The author has been described by News Ltd as an "iconoclast", "Svengali", a pollie's "economist muse", and "pungently accurate". Fairfax says he is a "Renaissance man" and "one of Australia’s most respected analysts." Stephen Koukoulas concludes that he is "85% right", and "would make a great Opposition leader." Terry McCrann claims the author thinks "‘nuance’ is a trendy village in the south of France", but can be "scintillating" when he thinks "clearly". The ACTU reckons he’s "an enigma wrapped in a Bloomberg terminal, wrapped in some apparently well-honed abs."
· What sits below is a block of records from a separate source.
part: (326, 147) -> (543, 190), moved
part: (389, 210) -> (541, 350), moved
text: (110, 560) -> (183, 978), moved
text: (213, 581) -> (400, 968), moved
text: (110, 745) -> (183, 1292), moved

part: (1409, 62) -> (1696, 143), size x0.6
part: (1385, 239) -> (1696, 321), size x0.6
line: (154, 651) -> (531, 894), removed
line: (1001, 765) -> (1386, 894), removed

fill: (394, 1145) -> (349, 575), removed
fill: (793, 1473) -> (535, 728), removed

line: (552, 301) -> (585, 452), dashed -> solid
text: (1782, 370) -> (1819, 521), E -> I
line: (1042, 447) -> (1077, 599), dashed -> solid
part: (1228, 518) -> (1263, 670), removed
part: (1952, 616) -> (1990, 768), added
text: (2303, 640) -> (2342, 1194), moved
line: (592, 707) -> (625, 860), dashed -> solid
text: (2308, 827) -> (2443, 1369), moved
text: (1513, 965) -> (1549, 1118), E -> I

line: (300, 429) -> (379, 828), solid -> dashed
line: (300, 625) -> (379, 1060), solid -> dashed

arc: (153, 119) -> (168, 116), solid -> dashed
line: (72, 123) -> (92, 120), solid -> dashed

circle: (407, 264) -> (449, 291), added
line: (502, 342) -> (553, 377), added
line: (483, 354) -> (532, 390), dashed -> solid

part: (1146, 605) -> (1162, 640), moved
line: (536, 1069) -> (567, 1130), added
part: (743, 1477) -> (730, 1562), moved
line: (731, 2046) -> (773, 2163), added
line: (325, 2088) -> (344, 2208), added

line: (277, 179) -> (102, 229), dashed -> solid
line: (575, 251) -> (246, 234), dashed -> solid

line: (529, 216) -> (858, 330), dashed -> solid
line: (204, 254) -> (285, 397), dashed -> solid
Thursday, October 25, 2012

Terry McCrann: Anyone calling a November rate cut is gonna be wrong

Ooops. How quickly interest rate forecasters can go from zero, to hero, back to zero again. I always thought an October cut was likely but imprudent before the CPI. Judging from Terry McCrann's informed column today, it was a mistake. That is to say, if the RBA had waited for the benefit of the CPI, would it have cut in November? I don't think so. And those who slapped themselves on the back for picking an October cut (very easy after media folks did so for them), and were even more confident of a November cut, must be feeling rather awkward right now. I note a deafening silence from some of the most vocal calling November a certainty, and canvassing a double rate cut...

THE underlying CPI inflation number crossed the critical line in the analytical sand. It rules out a Cup Day rate cut and possibly - six weeks is a lifetime in financial markets and the economy these days - a December one as well.

This will be the first time, as governor, Glenn Stevens will have not presided over a Cup Day rate change. He's had six Cups and six changes - with the most controversial the rate hike in the middle of the 2007 election campaign...

Absent that, there is no way the RBA is going to cut after the underlying inflation number came in at 0.75 per cent for the September quarter which, on an annualised basis, is at the top of the RBA's 2-3 per cent inflation target.

Indeed, in a slightly different context, such a number would have been cause for the RBA to assess the need to raise the rate...

Now the reason why the RBA tends to change rates on Cup Day, and usually to increase them, is precisely yesterday's inflation data.

The second more substantial key is to understand that a Cup Day rate cut was not a certainty even if the inflation numbers had been benign.

As I wrote yesterday, a low underlying number - of 0.6 per cent or less - would have opened the door to a rate cut. But the RBA would not automatically have walked through it.

One choice, incidentally, and importantly, for the RBA would have been between a November or a December cut. And that's why now, if a November cut is ruled out, the RBA will need a reason to cut in December. To override the inflation data, so to speak.

There are a series of powerful forces at work. The RBA is not embarked on a conventional rate-cutting cycle, where it broadly wants to get to a destination to provide stimulus to an overall sluggish economy.

It is cutting into an anticipated slowing in the unprecedented investment cycle of the resources boom and an expected sustained, and perhaps even sharp, fall in commodity prices and so our national income.

But it is doing so from a position where rates are already quite stimulatory, and with an economy that is still growing near trend and with unemployment relatively low.

It is doing this against an extraordinarily unique, complex and potentially volatile global backdrop...

This all adds up to the RBA being most uncomfortable with embarking on a series of rate cuts. It fears being forced into a mix of low rates and a high Aussie dollar - and a reinflation of a property asset bubble.

In sum and in short, after cutting its official rate by 150 basis points starting last Cup Day - an effective 125 points or so, at the actual borrowing coal face - a pause was more likely than not anyway...

It's hard to read the carbon tax footprint in the numbers. But it would have been significantly, but not entirely, washed out in the underlying inflation calculations. So the RBA is not jumping at carbon tax shadows in holding off on another rate cut.